• TASK STATEMENT
Copy the rows below word for word, starting at the line with "family: Lamiaceae" and ending at the line with "genus: Philodendron", both included.

• INPUT DATA
* * * *

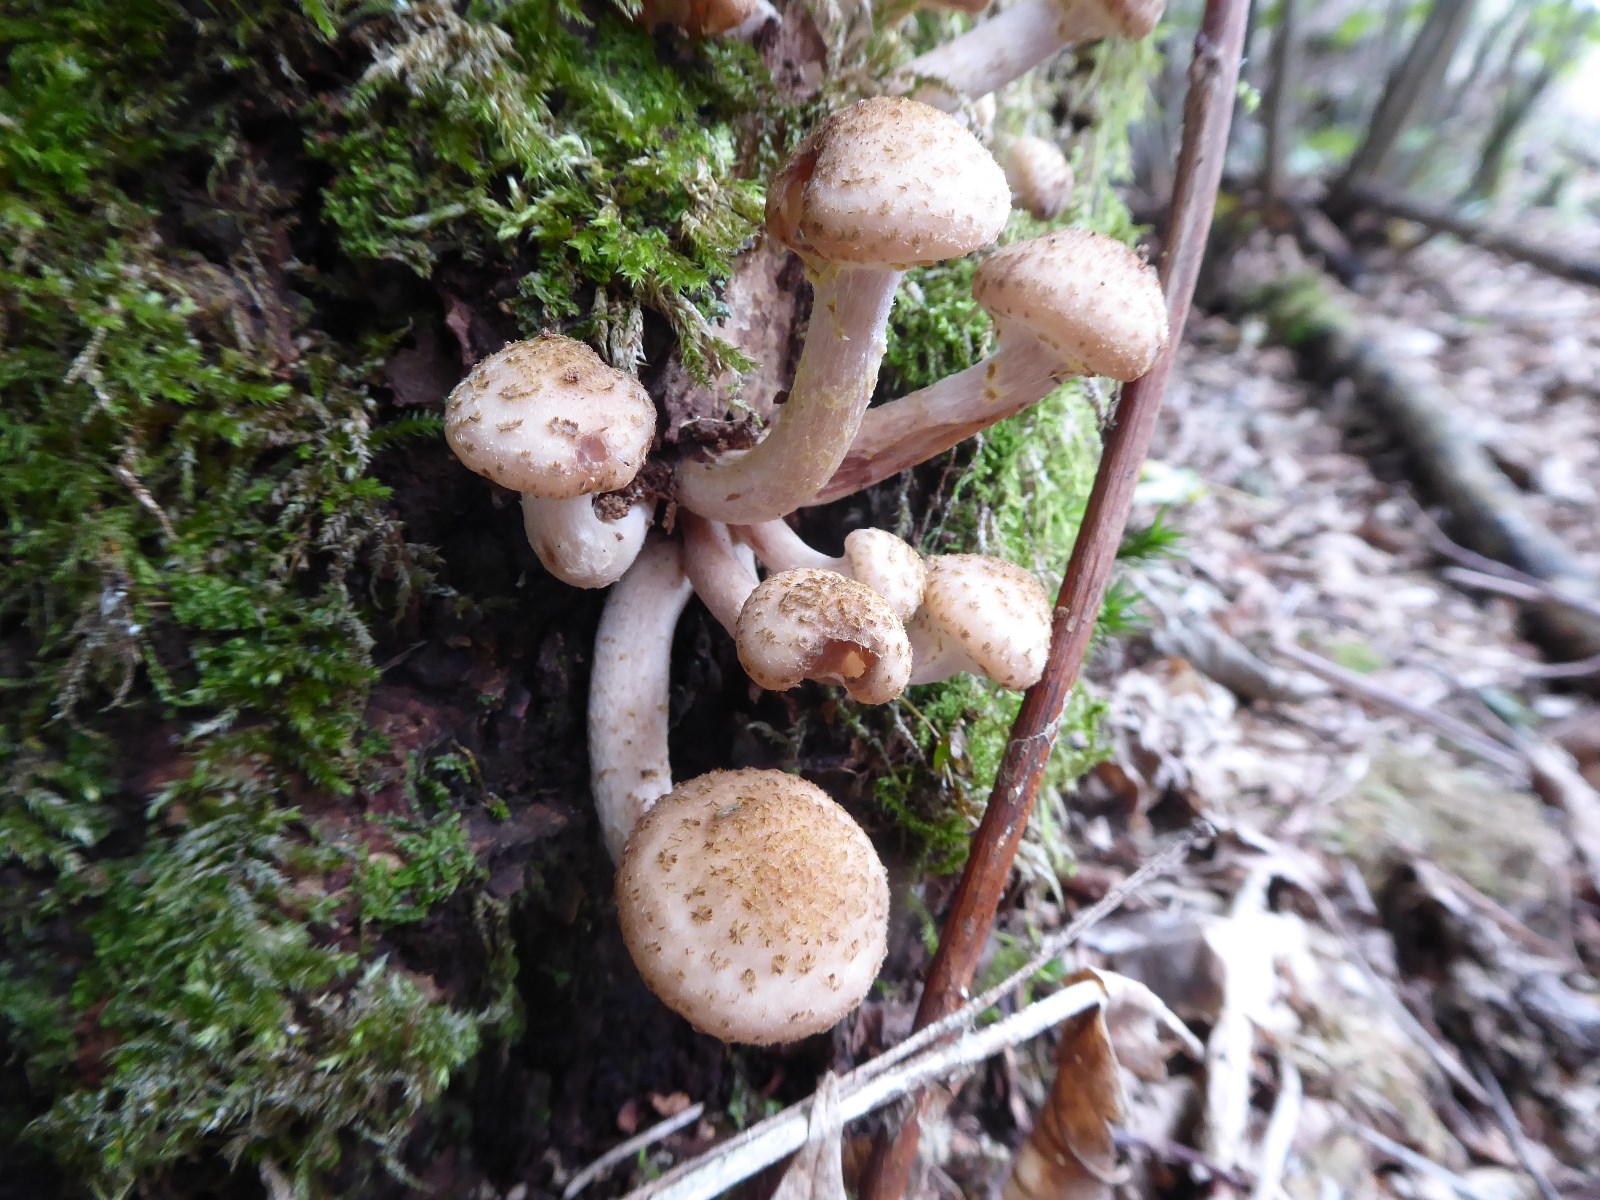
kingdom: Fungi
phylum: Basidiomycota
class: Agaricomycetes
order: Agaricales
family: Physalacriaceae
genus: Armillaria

* * * *

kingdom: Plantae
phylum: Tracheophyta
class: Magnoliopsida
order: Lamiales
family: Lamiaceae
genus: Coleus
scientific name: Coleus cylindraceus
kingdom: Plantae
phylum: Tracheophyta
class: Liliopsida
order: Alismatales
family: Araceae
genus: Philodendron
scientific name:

* * * *

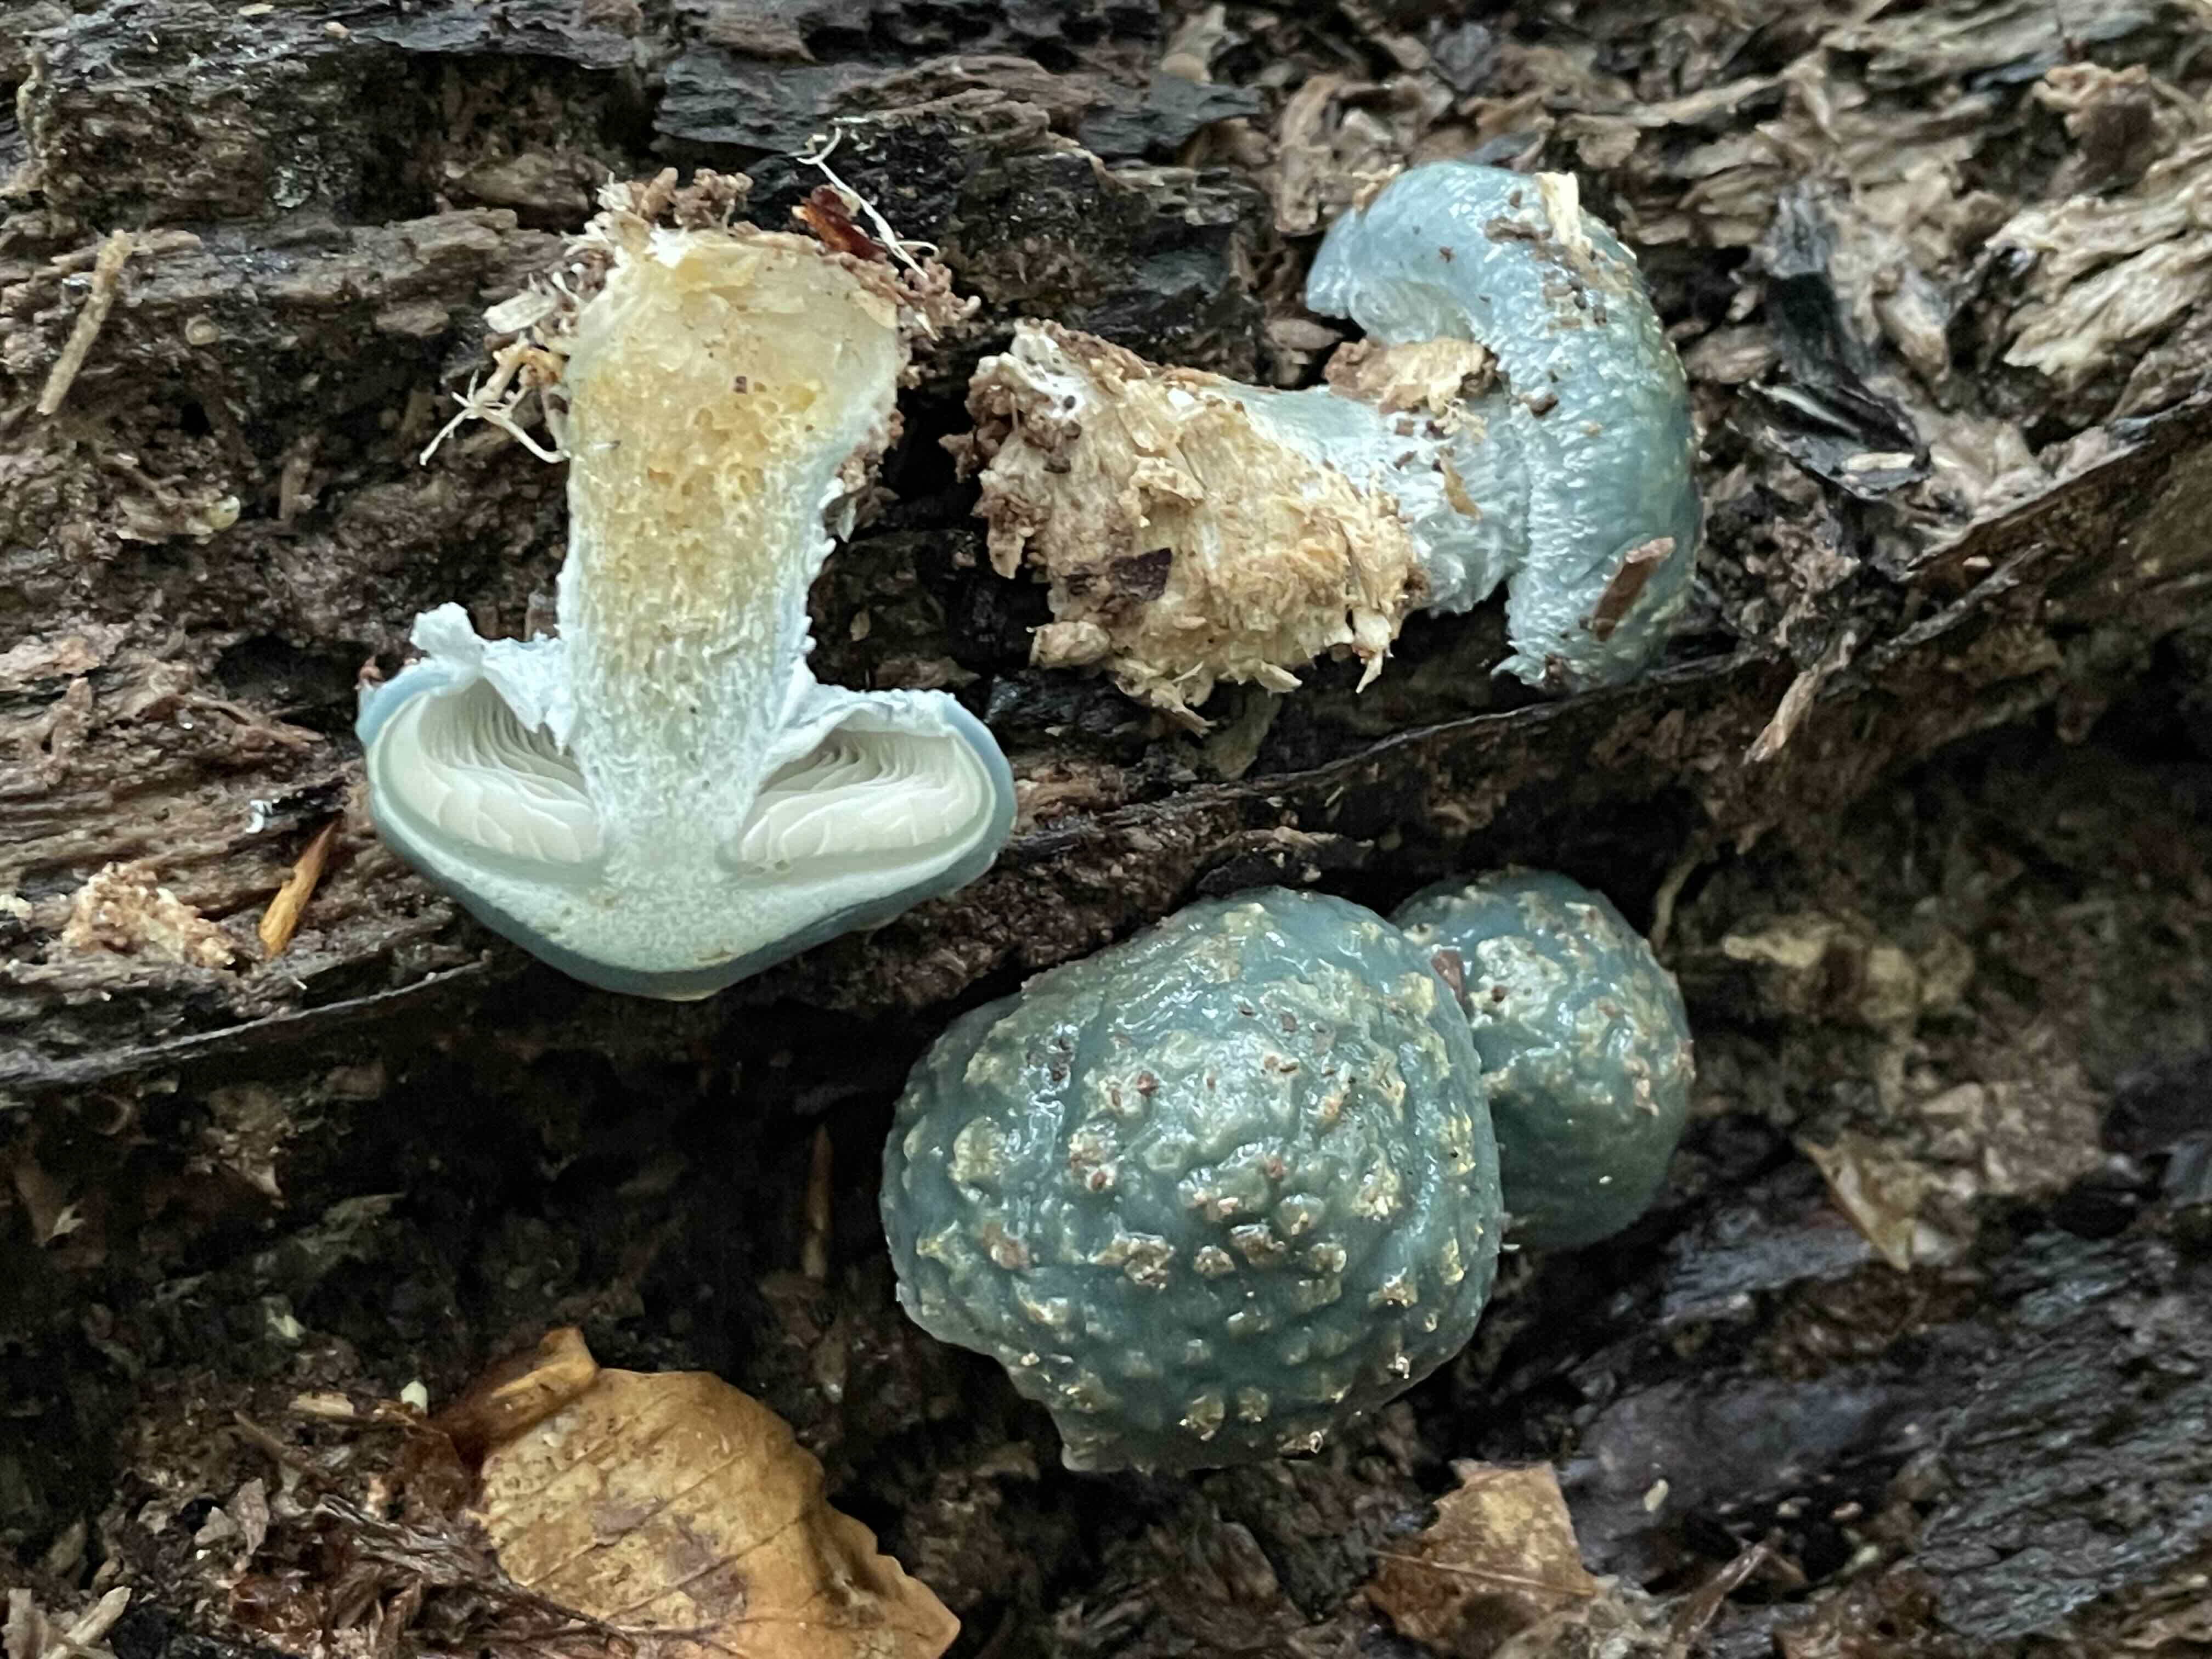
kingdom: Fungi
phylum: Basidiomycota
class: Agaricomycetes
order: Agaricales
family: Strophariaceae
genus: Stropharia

* * * *

• RESULT
family: Lamiaceae
genus: Coleus
scientific name: Coleus cylindraceus
kingdom: Plantae
phylum: Tracheophyta
class: Liliopsida
order: Alismatales
family: Araceae
genus: Philodendron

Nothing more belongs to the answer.